■ Stated problem
Report each line of the rows below that contains the string "cover", treating uppercase and lowercase as different.

■ Dataset entries

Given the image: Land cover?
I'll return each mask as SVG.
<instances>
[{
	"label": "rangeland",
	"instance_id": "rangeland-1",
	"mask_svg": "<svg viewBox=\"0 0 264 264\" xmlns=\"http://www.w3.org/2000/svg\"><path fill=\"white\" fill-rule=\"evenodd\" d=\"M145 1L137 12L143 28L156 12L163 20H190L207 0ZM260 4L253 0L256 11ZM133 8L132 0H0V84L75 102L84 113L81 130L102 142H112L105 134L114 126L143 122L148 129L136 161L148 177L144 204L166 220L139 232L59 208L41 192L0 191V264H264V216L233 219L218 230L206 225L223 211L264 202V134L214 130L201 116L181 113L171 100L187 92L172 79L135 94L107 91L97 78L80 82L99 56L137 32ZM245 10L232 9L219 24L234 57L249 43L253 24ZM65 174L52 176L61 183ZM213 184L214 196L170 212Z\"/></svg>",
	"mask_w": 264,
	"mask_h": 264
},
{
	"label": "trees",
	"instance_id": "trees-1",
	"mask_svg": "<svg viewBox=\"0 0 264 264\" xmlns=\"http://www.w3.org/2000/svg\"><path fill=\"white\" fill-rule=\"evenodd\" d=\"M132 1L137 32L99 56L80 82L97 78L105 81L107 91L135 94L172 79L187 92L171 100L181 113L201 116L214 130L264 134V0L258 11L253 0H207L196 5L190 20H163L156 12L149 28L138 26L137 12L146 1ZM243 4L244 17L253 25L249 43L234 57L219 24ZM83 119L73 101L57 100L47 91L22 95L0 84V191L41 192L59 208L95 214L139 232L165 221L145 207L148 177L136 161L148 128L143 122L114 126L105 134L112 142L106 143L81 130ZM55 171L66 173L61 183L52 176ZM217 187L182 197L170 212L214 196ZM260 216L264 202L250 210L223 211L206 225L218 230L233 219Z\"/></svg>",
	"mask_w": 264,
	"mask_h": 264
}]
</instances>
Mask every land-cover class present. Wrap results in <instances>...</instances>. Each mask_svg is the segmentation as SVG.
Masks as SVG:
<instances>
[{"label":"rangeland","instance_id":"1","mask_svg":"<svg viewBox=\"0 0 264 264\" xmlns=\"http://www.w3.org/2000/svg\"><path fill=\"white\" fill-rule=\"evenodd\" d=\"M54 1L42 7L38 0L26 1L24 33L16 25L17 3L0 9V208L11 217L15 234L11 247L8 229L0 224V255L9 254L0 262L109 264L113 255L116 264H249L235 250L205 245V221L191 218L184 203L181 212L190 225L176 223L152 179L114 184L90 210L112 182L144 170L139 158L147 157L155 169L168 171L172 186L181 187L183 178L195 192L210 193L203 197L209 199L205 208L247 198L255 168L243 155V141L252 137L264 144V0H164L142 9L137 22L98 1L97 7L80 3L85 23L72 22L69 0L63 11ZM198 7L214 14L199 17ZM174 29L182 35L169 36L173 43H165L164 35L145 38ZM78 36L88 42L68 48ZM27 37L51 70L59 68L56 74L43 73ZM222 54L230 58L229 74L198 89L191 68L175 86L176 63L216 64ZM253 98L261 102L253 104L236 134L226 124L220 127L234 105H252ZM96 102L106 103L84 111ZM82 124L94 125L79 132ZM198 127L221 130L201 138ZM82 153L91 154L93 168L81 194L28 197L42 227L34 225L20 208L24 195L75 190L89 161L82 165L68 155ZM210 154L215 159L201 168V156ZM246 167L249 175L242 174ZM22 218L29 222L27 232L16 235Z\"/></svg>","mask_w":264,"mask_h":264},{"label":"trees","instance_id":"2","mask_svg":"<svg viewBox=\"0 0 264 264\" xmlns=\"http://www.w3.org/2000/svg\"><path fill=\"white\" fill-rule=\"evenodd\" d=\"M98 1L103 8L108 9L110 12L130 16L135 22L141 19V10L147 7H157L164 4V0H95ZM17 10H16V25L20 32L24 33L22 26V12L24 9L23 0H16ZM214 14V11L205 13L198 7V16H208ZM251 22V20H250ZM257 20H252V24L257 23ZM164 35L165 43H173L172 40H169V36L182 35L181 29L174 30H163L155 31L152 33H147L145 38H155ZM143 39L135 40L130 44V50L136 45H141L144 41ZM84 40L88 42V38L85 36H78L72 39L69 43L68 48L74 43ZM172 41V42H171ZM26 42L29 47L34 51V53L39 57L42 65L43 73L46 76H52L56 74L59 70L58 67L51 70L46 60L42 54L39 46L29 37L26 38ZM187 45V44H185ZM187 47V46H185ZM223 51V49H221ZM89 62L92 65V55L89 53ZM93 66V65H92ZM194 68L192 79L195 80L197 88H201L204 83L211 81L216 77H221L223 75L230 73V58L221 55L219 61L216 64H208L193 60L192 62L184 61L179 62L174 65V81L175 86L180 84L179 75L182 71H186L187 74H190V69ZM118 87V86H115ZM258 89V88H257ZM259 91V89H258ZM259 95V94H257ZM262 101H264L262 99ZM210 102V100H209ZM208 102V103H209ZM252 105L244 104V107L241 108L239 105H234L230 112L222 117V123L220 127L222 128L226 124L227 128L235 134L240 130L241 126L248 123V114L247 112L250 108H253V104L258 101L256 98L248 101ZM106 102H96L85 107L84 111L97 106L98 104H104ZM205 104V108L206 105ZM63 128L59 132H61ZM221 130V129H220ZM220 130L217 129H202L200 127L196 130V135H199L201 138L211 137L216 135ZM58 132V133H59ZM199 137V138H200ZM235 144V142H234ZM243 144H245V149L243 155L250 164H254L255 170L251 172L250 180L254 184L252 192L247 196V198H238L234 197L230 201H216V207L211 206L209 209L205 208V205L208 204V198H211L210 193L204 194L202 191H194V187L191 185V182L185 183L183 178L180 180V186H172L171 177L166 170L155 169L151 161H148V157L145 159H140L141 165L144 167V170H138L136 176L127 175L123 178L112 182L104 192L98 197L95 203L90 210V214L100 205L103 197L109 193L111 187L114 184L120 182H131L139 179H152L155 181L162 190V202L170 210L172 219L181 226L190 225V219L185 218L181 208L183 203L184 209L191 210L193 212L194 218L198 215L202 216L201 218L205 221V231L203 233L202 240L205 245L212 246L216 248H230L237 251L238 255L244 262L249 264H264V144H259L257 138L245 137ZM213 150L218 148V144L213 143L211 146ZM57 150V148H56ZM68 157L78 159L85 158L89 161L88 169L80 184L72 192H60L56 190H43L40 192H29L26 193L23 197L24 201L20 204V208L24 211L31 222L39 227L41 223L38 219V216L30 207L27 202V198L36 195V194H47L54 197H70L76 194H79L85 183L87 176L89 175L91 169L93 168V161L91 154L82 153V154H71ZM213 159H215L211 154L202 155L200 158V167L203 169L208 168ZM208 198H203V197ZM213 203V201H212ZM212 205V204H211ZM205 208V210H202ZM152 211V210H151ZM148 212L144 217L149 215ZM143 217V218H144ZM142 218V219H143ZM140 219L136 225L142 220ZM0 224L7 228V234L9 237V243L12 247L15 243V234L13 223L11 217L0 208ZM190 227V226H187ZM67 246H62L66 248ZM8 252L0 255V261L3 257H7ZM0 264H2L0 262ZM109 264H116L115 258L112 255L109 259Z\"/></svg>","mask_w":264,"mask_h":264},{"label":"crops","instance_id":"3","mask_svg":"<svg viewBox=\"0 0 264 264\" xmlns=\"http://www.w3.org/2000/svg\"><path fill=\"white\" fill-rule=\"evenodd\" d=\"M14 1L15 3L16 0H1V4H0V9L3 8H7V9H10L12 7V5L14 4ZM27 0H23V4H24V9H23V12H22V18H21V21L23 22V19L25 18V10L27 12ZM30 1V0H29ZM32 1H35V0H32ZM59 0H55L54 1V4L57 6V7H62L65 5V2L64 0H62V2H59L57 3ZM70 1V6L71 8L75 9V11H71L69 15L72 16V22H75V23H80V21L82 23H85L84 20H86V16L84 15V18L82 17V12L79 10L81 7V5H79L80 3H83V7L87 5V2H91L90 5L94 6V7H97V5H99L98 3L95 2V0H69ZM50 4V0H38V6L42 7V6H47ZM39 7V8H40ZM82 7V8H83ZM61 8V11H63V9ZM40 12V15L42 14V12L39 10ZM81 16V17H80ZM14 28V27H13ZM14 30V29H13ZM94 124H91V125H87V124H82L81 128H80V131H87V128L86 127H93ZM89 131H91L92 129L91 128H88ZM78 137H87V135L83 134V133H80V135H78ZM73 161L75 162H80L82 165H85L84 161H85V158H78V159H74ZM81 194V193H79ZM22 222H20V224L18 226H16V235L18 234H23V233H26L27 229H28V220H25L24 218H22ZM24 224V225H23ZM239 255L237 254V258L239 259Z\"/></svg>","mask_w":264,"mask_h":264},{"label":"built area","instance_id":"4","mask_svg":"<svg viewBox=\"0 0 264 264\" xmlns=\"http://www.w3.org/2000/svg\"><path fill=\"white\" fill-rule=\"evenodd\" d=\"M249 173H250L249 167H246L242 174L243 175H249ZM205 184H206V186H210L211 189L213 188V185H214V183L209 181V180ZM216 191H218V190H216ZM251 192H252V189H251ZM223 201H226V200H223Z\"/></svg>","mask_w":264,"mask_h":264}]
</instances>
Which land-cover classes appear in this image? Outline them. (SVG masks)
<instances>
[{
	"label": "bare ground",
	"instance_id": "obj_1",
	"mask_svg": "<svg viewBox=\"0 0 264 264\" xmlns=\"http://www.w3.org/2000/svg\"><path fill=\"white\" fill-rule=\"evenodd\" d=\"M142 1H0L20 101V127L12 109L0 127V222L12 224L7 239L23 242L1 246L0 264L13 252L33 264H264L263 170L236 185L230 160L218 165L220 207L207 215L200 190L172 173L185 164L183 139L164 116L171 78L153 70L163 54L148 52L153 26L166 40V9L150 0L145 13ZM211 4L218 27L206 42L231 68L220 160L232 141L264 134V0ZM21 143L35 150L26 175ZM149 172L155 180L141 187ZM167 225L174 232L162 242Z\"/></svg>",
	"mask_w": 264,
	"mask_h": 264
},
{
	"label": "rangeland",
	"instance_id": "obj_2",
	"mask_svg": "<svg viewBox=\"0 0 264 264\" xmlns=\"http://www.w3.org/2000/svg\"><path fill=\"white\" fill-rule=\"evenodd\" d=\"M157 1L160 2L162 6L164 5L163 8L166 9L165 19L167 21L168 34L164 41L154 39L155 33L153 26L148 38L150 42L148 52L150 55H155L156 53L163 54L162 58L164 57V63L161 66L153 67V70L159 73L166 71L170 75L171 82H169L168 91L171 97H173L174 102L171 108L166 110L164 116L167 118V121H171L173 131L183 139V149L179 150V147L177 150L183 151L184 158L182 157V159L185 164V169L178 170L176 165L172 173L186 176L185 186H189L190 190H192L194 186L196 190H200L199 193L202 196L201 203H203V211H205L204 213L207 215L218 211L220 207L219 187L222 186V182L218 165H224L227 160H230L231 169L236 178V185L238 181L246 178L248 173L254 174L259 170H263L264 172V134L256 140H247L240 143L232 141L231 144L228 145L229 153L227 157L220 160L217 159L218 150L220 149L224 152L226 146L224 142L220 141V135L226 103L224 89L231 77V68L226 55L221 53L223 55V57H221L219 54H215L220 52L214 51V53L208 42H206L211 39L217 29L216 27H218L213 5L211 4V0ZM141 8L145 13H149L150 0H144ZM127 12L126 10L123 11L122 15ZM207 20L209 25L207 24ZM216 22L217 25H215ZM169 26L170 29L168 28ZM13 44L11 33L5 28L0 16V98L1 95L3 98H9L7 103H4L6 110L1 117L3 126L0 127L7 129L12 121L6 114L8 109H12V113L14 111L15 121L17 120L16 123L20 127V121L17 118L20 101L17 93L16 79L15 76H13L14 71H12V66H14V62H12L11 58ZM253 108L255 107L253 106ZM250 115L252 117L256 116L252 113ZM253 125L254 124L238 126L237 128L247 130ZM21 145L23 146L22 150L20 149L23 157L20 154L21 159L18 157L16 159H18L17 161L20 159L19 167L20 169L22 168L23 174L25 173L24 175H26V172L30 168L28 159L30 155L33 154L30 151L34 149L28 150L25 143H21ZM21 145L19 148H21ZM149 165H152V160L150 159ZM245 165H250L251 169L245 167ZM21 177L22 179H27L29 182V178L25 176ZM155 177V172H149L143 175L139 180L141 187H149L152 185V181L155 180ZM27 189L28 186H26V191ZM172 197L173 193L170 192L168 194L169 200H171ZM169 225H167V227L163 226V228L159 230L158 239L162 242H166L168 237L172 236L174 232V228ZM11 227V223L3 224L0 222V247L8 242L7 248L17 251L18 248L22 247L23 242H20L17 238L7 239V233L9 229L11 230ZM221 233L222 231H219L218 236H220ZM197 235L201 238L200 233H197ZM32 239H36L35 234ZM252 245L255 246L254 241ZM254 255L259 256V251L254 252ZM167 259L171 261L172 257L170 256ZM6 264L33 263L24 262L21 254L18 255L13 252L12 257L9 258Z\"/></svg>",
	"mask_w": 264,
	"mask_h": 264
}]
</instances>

■ Answer for the task
Given the image: Land cover?
Mask every land-cover class present. Wrap results in <instances>...</instances>. Each mask_svg is the segmentation as SVG.
Which land-cover classes appear in this image? Outline them. (SVG masks)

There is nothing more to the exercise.